• Assigned task: Give only the number of lines in the following entries where "ankle" appears.

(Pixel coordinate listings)

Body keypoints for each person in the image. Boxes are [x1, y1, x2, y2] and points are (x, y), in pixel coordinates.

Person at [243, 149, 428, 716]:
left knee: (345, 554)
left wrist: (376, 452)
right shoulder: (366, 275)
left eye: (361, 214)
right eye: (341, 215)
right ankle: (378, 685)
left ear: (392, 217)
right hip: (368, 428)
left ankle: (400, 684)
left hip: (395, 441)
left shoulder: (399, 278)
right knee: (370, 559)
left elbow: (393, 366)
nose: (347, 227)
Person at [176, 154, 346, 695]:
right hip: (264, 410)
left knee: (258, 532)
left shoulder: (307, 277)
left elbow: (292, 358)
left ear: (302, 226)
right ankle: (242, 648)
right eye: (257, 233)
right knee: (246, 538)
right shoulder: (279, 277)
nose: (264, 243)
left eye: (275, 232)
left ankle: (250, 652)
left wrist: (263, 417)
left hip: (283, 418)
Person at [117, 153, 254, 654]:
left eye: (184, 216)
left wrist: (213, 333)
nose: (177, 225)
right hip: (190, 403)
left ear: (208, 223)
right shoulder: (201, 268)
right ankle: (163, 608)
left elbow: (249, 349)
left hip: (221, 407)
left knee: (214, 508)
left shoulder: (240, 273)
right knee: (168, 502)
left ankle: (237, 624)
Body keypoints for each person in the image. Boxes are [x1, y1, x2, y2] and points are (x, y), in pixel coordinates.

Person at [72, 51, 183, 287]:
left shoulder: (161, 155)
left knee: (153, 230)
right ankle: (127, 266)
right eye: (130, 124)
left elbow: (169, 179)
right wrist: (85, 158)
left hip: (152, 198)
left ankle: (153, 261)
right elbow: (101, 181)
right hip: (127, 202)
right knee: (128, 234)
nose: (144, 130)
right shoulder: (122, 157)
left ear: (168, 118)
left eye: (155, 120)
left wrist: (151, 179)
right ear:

• Solution to this exercise: 8